I belong to a local stickmaking group some 50+ strong. luckly for me most of the members there use rams horn ,the group has 3 british stickmaking champions there and the work is outstanding.However the idea of a good stick has strict parimeters and made in a very tradistional way. this is one reason why carving wood is so attractive ,but the rams horn carving is excellent,but i feel the need to explore outside these boundrys so the chance of extending those boundrys by taking a different viewpiont both in wood and horn is more interesting

If i was as confident in the carving process as i am with drawing then i would achieve more but its a learning curve .

I was given some rams horn sheets and a rams horm from the press and found speed and pressure from a rotary tool will cause some smell if the settings arnt right.

I have carved rams horn and as long as the horn is clean the smell isnt to bad .but have yet to tackle water buffalo horn from scatch .i have carved thumb sticks from blanks with no problem from the smell..

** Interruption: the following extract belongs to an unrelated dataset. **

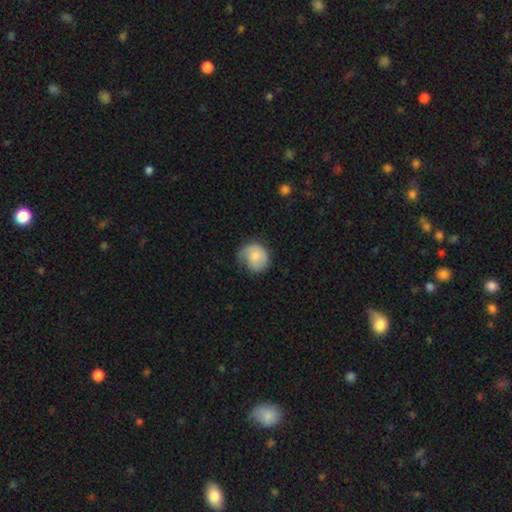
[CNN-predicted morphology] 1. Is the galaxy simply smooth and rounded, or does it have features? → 68% smooth, 25% featured or disk, 6% star or artifact.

This is the main problem with the rams horn cleaning it 1st, water buffalo is a solid horn and depending on the species of the buffalo the colours are very attractive and its not a problem or mayby i have a poor sense of smell.


----------



## Shawn C (Dec 28, 2012)

Sounds interesting! The horn carving, I mean. You are right, cherry and apple are great woods as well to use, and I forgot to mention those. They are actually quite strong, and very hard. Great for power carving fine detail. Any fruit wood is a pleasure. Not sure if you have dogwood there, but that is a hard but attractive wood to use. I had an unusual walking stick request for someone last spring. The detail was prohibitive, as far as durability, so I used boxwood for the details and set it back into a protective "sleeve" of cherry.


----------



## CV3 (Jan 30, 2014)

Agree! The fruit woods are great. Just hard to fine sometimes and you want to be sure they are dried well. Shawn C you did a great job on you dogwood stick. I had never thought of doing a carved insert of a walking stick that is a great way to add detail.

We have a lot of dog wood in Lower Alabama. It is up there with hickory for hardness. It makes nice canes.

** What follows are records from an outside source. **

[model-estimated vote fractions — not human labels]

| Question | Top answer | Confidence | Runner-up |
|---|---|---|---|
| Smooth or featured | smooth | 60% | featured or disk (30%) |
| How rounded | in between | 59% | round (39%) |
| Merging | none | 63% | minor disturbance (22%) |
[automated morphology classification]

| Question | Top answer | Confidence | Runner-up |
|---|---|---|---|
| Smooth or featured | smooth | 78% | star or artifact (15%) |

I like what I have seen of your work on horns cobalt. I have used cow, deer antler and I bought some buffalo I turned for pens. But have not carved any. I wish we had a group like yours in our area. There are a number of carvers but not many stick makers.


----------



## cobalt (Nov 14, 2013)

That a good design on the stick like the use of materials and the texturing crisp clean lines puts mine to shame

I am planning do do more work with the horn hoping to combine it with the gargoyles i am carving .The idea of useing diffenrt materails is quite interesting . and investingating a source of wood supplys.

I like lime wood but it dose need charcter and using different materail should compensate for its bland looks but hoping the can be used to highlight features with different woods /materials

The lincolnshire stickmakers took part in a county show with i belive over 2 hundred entreis in a stickmaking compertition other comitments prevented me from attending but am hoping to get some photos of there work .

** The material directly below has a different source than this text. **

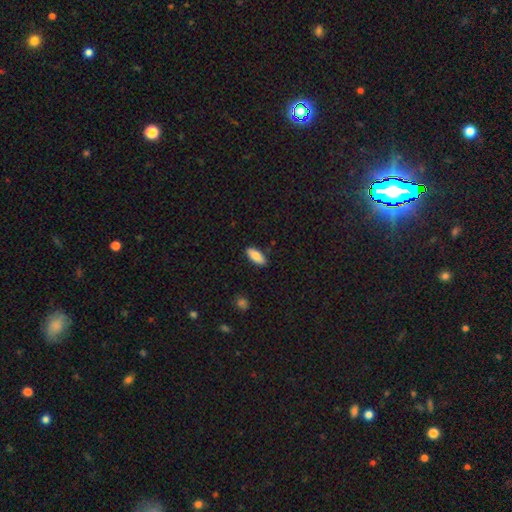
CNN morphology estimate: smooth 83%, featured or disk 11%, star or artifact 6%. Down the decision tree: how rounded — in between (78%); merging — none (88%).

The organisers work hard to keep the show running , and they still have 3=4 workshops every year on stickmaking covering most things but specialising in rams horn .Theres always someone there willing to teach you to straighten a shank with steam and the heat gun. One guy taught me hoe to manipulate horn with the heat gun suprisingly easy to do .The main thing is there home made jigs and there inovation biulding presses for the horns Theye are a great soucre for information on materials and have given me off cuts of horn and wood for little jobs


----------



## cobalt (Nov 14, 2013)

A tad more done on the griiffins head havnt had much time last few days

just texture the neck may mark it lie birds feathers yet and the cheeks of it texture it something on the lines of a cockerals cheek,

But like the idea of mixing animal parts together in something like a sea serpent which may be the next project something on the lines of a horse head crossed with a birds beak a snake skin /crocodile texture skin ? just a fun thing

heres a update constructive critic always welcome good or bad it all helps.even alternative views?

The buffalo horn hasnt yet arrived so cant mount it yet as hoping to mount the head on a buffalo collar cut at a 45 degree angle


----------



## CV3 (Jan 30, 2014)

He is looking good I like the idea of the sea serpent. .


----------



## cobalt (Nov 14, 2013)

Been looking at shawns images from his book again.

Think the fault with the griffin is the eyes .they should be more forward facing as it is or should be a preditor therefore not mounted on the side of the head.so mayby recarve the eyes deeper and mount the glass eyes projecting forward?

think i`m my own worst critic


----------



## cobalt (Nov 14, 2013)

reworked the griffin today ,recarved the eyes to make then looking forward and carved more depth inside its ears .

Managed to get some texturing done on it and used the wood burning pen to highlight some areas,als textured the checks of it on the lines of a cockerals crop.and cut it at a 45 degree angle rady for the bone collar when it gets here.


----------



## yaxley (Sep 4, 2014)

Nicely done and I like the wood burning accents, of course I'm a pyrographer.


----------



## CV3 (Jan 30, 2014)

Great cobalt. Nice detail as always.


----------